* JOB ITEM
Begin at the line that holds "Thank you for all of the cute gift ide" and copy each line exactly until the data below ends, including that last line but no pictures.

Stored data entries
————————

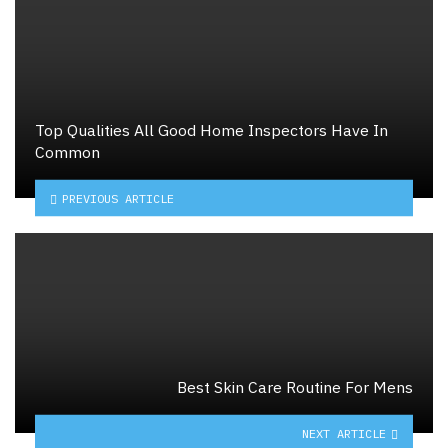
Top Qualities All Good Home Inspectors Have In
Common
PREVIOUS ARTICLE
Best Skin Care Routine For Mens
NEXT ARTICLE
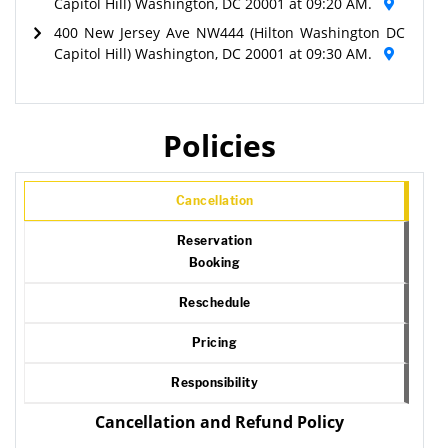
Capitol Hill) Washington, DC 20001 at 09:20 AM.
400 New Jersey Ave NW444 (Hilton Washington DC
Capitol Hill) Washington, DC 20001 at 09:30 AM.
Policies
Cancellation
Reservation
Booking
Reschedule
Pricing
Responsibility
Cancellation and Refund Policy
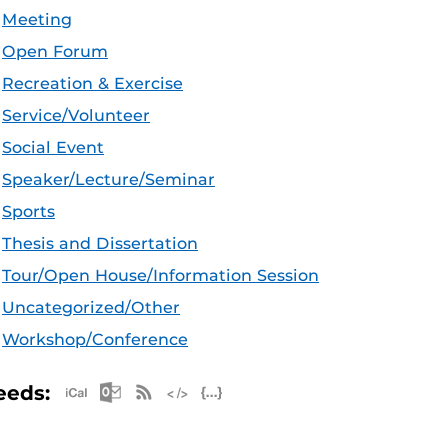
Meeting
Open Forum
Recreation & Exercise
Service/Volunteer
Social Event
Speaker/Lecture/Seminar
Sports
Thesis and Dissertation
Tour/Open House/Information Session
Uncategorized/Other
Workshop/Conference
Apple iCal Feed (ICS)
Microsoft Outlook Feed (ICS)
RSS Feed
XML Feed
JSON Feed
eeds:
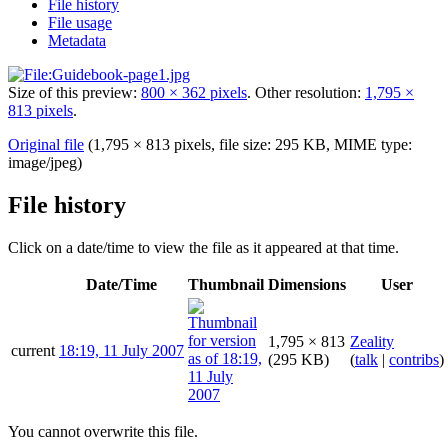
File history
File usage
Metadata
Size of this preview:
800 × 362 pixels
.
Other resolution:
1,795 ×
813 pixels
.
Original file
(1,795 × 813 pixels, file size: 295 KB, MIME type:
image/jpeg
)
File history
Click on a date/time to view the file as it appeared at that time.
Date/Time
Thumbnail
Dimensions
User
1,795 × 813
Zeality
current
18:19, 11 July 2007
(295 KB)
(
talk
|
contribs
)
You cannot overwrite this file.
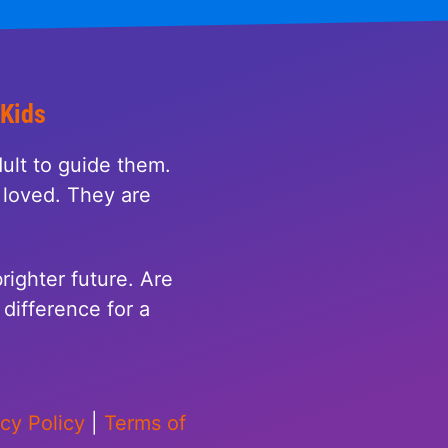
 Kids
ult to guide them.
loved. They are
righter future. Are
difference for a
acy Policy
|
Terms of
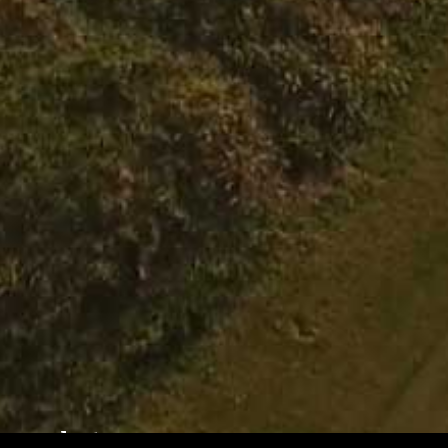
Hole 12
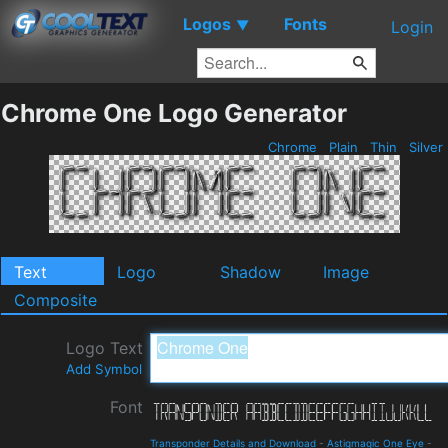
Logos
Fonts
▼
Login
Chrome One Logo Generator
Chrome
Plain
Thin
Silver
Text
Logo
Shadow
Image
Composite
Logo Text
Add Symbol
Font
Transponder Details and Download
-
Astigmagic One Eye
-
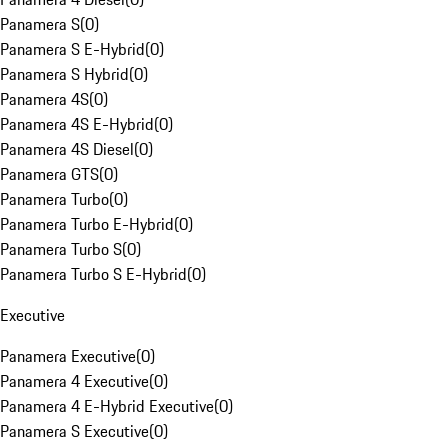
Panamera S
(
0
)
Panamera S E-Hybrid
(
0
)
Panamera S Hybrid
(
0
)
Panamera 4S
(
0
)
Panamera 4S E-Hybrid
(
0
)
Panamera 4S Diesel
(
0
)
Panamera GTS
(
0
)
Panamera Turbo
(
0
)
Panamera Turbo E-Hybrid
(
0
)
Panamera Turbo S
(
0
)
Panamera Turbo S E-Hybrid
(
0
)
Executive
Panamera Executive
(
0
)
Panamera 4 Executive
(
0
)
Panamera 4 E-Hybrid Executive
(
0
)
Panamera S Executive
(
0
)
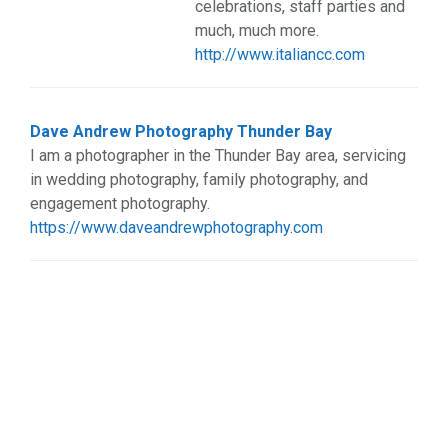
celebrations, staff parties and
Web Services (3)
much, much more.
Weddings (2)
http://www.italiancc.com
Dave Andrew Photography Thunder Bay
I am a photographer in the Thunder Bay area, servicing
in wedding photography, family photography, and
engagement photography.
https://www.daveandrewphotography.com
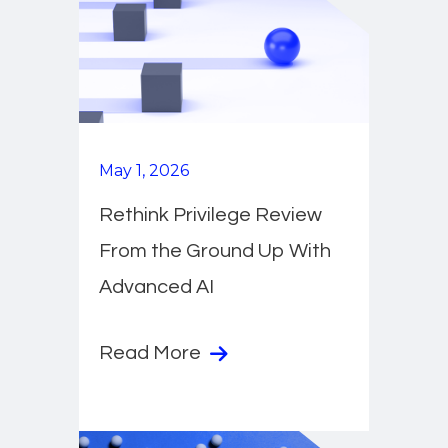
May 1, 2026
Rethink Privilege Review
From the Ground Up With
Advanced AI
Read More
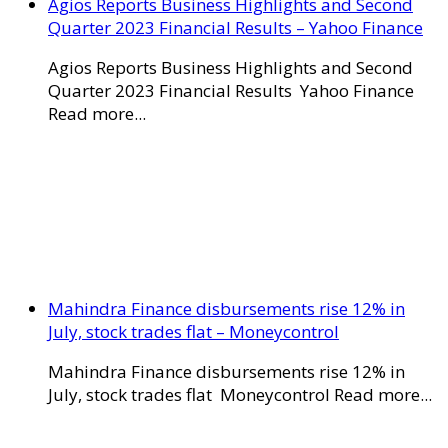
Agios Reports Business Highlights and Second
Quarter 2023 Financial Results – Yahoo Finance
Agios Reports Business Highlights and Second
Quarter 2023 Financial Results Yahoo Finance
Read more...
Mahindra Finance disbursements rise 12% in
July, stock trades flat – Moneycontrol
Mahindra Finance disbursements rise 12% in
July, stock trades flat Moneycontrol Read more...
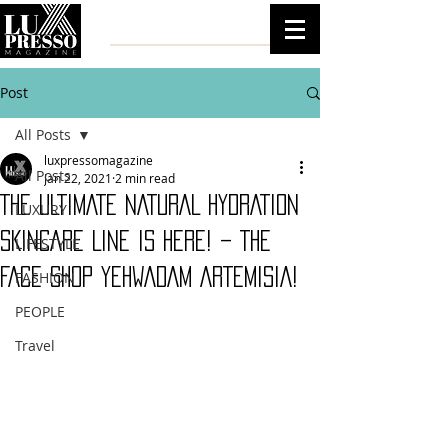
Post
All Posts
luxpressomagazine
All Posts
Jan 22, 2021
2 min read
THE ULTIMATE NATURAL HYDRATION
LUXURY
SKINCARE LINE IS HERE! – THE
LIFESTYLE
FACE SHOP YEHWADAM ARTEMISIA!
FASHION
PEOPLE
Travel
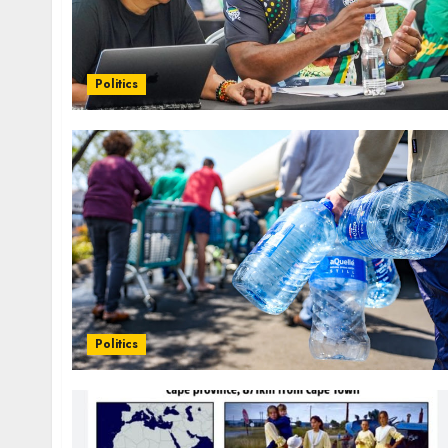
Politics
Politics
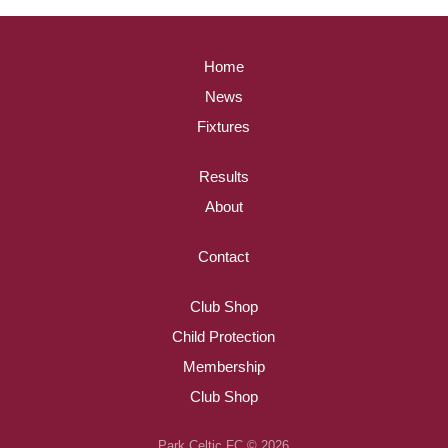
Home
News
Fixtures
Results
About
Contact
Club Shop
Child Protection
Membership
Club Shop
Park Celtic FC © 2026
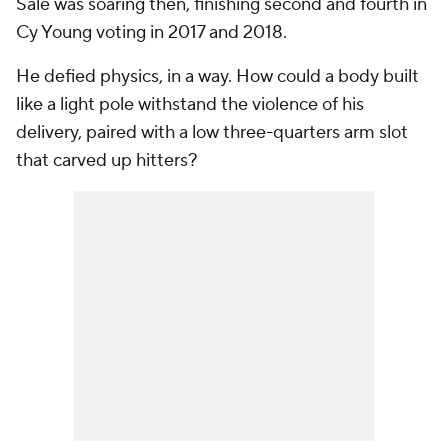
Sale was soaring then, finishing second and fourth in
Cy Young voting in 2017 and 2018.
He defied physics, in a way. How could a body built
like a light pole withstand the violence of his
delivery, paired with a low three-quarters arm slot
that carved up hitters?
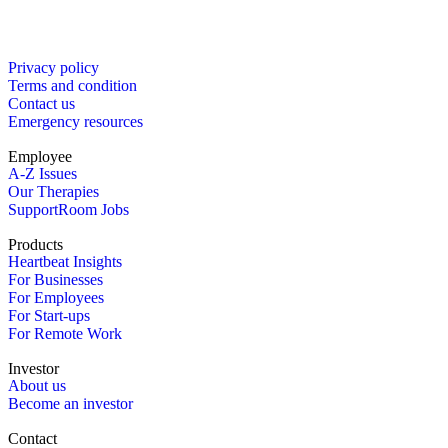
Privacy policy
Terms and condition
Contact us
Emergency resources
Employee
A-Z Issues
Our Therapies
SupportRoom Jobs
Products
Heartbeat Insights
For Businesses
For Employees
For Start-ups
For Remote Work
Investor
About us
Become an investor
Contact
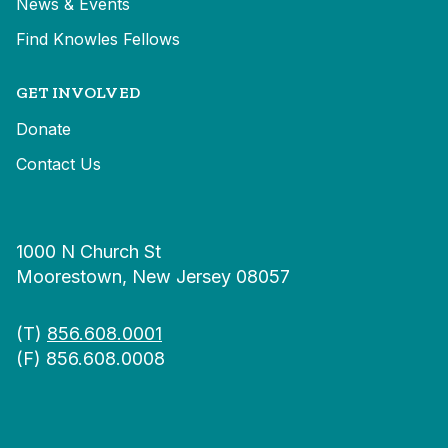
News & Events
Find Knowles Fellows
GET INVOLVED
Donate
Contact Us
1000 N Church St
Moorestown, New Jersey 08057
(T)
856.608.0001
(F) 856.608.0008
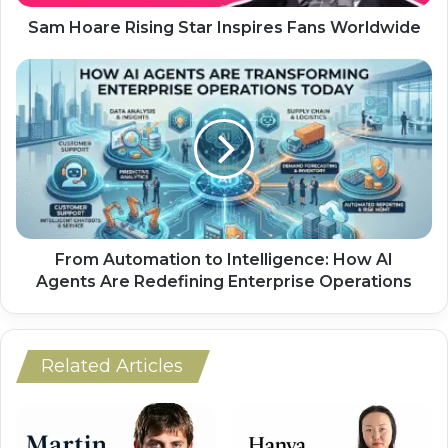
Sam Hoare Rising Star Inspires Fans Worldwide
From Automation to Intelligence: How AI
Agents Are Redefining Enterprise Operations
Related Articles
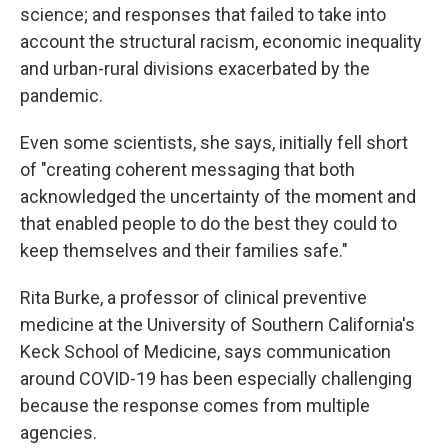
science; and responses that failed to take into
account the structural racism, economic inequality
and urban-rural divisions exacerbated by the
pandemic.
Even some scientists, she says, initially fell short
of "creating coherent messaging that both
acknowledged the uncertainty of the moment and
that enabled people to do the best they could to
keep themselves and their families safe."
Rita Burke, a professor of clinical preventive
medicine at the University of Southern California's
Keck School of Medicine, says communication
around COVID-19 has been especially challenging
because the response comes from multiple
agencies.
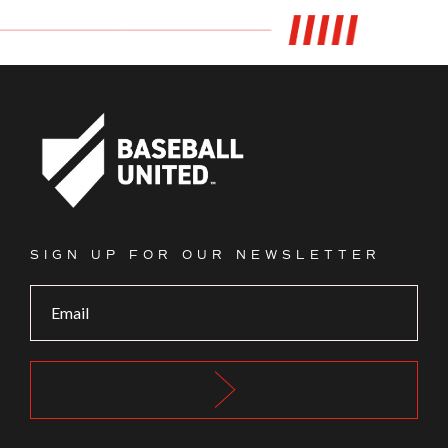
Footer Logo
SIGN UP FOR OUR NEWSLETTER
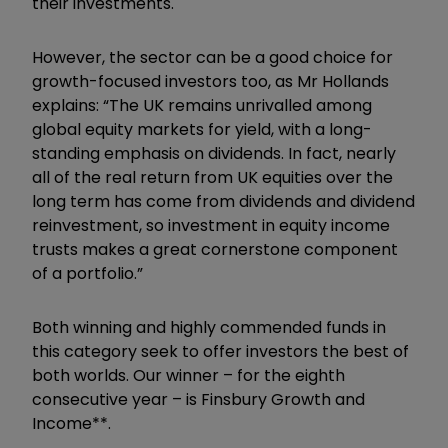
their investments.
However, the sector can be a good choice for
growth-focused investors too, as Mr Hollands
explains: “The UK remains unrivalled among
global equity markets for yield, with a long-
standing emphasis on dividends. In fact, nearly
all of the real return from UK equities over the
long term has come from dividends and dividend
reinvestment, so investment in equity income
trusts makes a great cornerstone component
of a portfolio.”
Both winning and highly commended funds in
this category seek to offer investors the best of
both worlds. Our winner – for the eighth
consecutive year – is Finsbury Growth and
Income**.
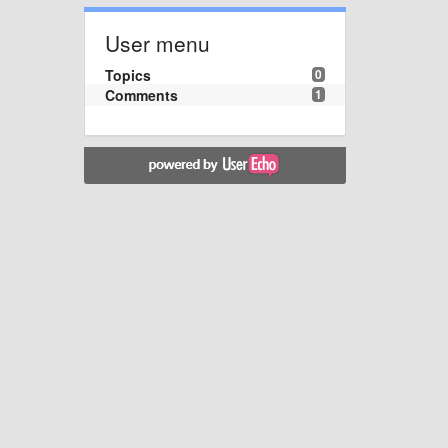
User menu
Topics
0
Comments
1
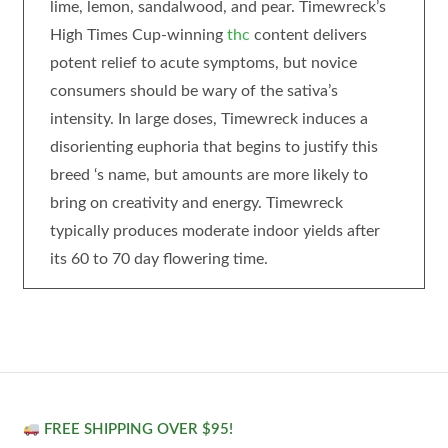
lime, lemon, sandalwood, and pear. Timewreck’s
High Times Cup-winning
thc
content delivers
potent relief to acute symptoms, but novice
consumers should be wary of the sativa’s
intensity. In large doses, Timewreck induces a
disorienting euphoria that begins to justify this
breed ‘s name, but amounts are more likely to
bring on creativity and energy. Timewreck
typically produces moderate indoor yields after
its 60 to 70 day flowering time.
FREE SHIPPING OVER $95!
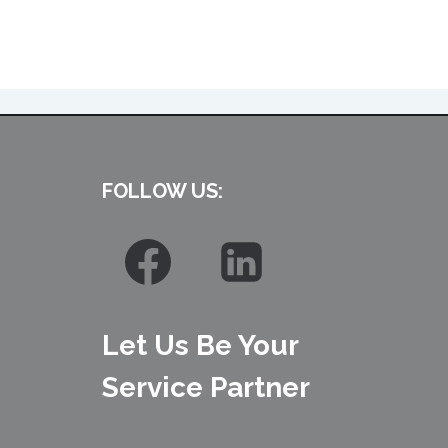
FOLLOW US:
Let Us Be Your
Service Partner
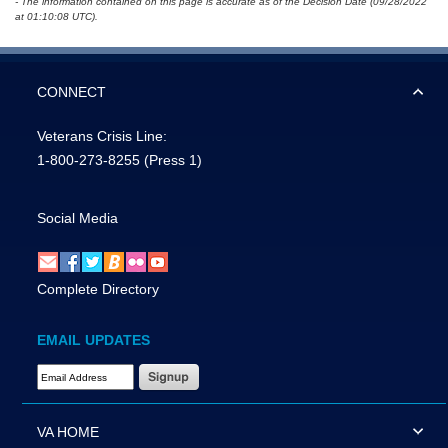
- The information contained on this page is accurate as of the Decision Date (09/28/2022
at 01:10:08 UTC).
CONNECT
Veterans Crisis Line:
1-800-273-8255
(Press 1)
Social Media
Complete Directory
EMAIL UPDATES
Email Address Required
VA HOME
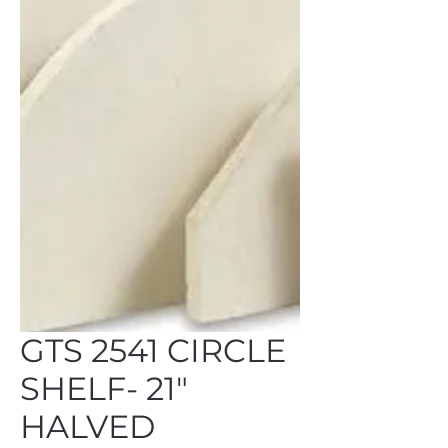
GTS 2541 CIRCLE
SHELF- 21"
HALVED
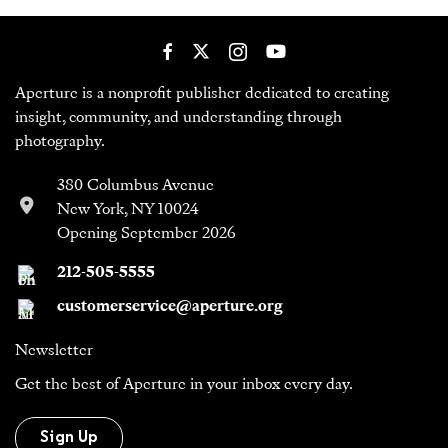
Aperture is a nonprofit publisher dedicated to creating
insight, community, and understanding through
photography.
380 Columbus Avenue
New York, NY 10024
Opening September 2026
212-505-5555
customerservice@aperture.org
Newsletter
Get the best of Aperture in your inbox every day.
Sign Up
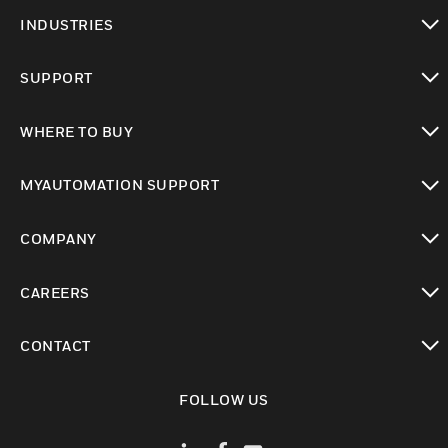
toggle view
INDUSTRIES
toggle view
SUPPORT
toggle view
WHERE TO BUY
toggle view
MYAUTOMATION SUPPORT
toggle view
COMPANY
toggle view
CAREERS
toggle view
CONTACT
toggle view
FOLLOW US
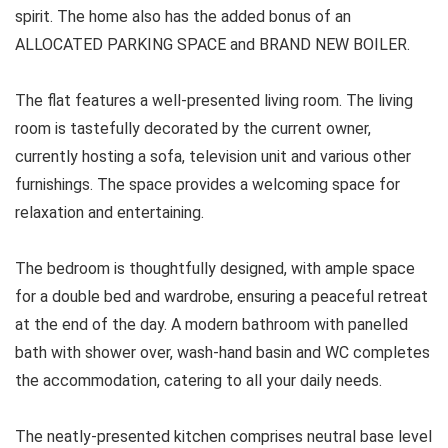
spirit. The home also has the added bonus of an
ALLOCATED PARKING SPACE and BRAND NEW BOILER.
The flat features a well-presented living room. The living
room is tastefully decorated by the current owner,
currently hosting a sofa, television unit and various other
furnishings. The space provides a welcoming space for
relaxation and entertaining.
The bedroom is thoughtfully designed, with ample space
for a double bed and wardrobe, ensuring a peaceful retreat
at the end of the day. A modern bathroom with panelled
bath with shower over, wash-hand basin and WC completes
the accommodation, catering to all your daily needs.
The neatly-presented kitchen comprises neutral base level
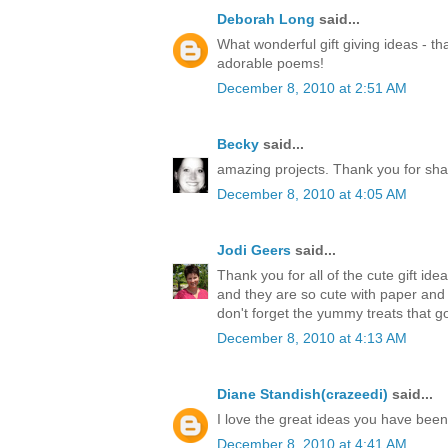
Deborah Long
said...
What wonderful gift giving ideas - th
adorable poems!
December 8, 2010 at 2:51 AM
Becky
said...
amazing projects. Thank you for sha
December 8, 2010 at 4:05 AM
Jodi Geers
said...
Thank you for all of the cute gift ide
and they are so cute with paper an
don't forget the yummy treats that go
December 8, 2010 at 4:13 AM
Diane Standish(crazeedi)
said...
I love the great ideas you have bee
December 8, 2010 at 4:41 AM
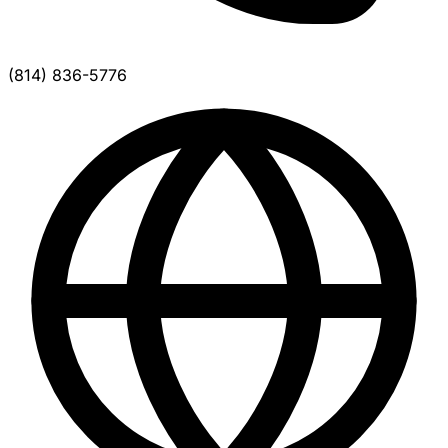
(814) 836-5776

————————

* RESPONSE TO THE TASK
Thank you for all of the cute gift ide
and they are so cute with paper an
don't forget the yummy treats that go
December 8, 2010 at 4:13 AM
Diane Standish(crazeedi)
said...
I love the great ideas you have bee
December 8, 2010 at 4:41 AM
(814) 836-5776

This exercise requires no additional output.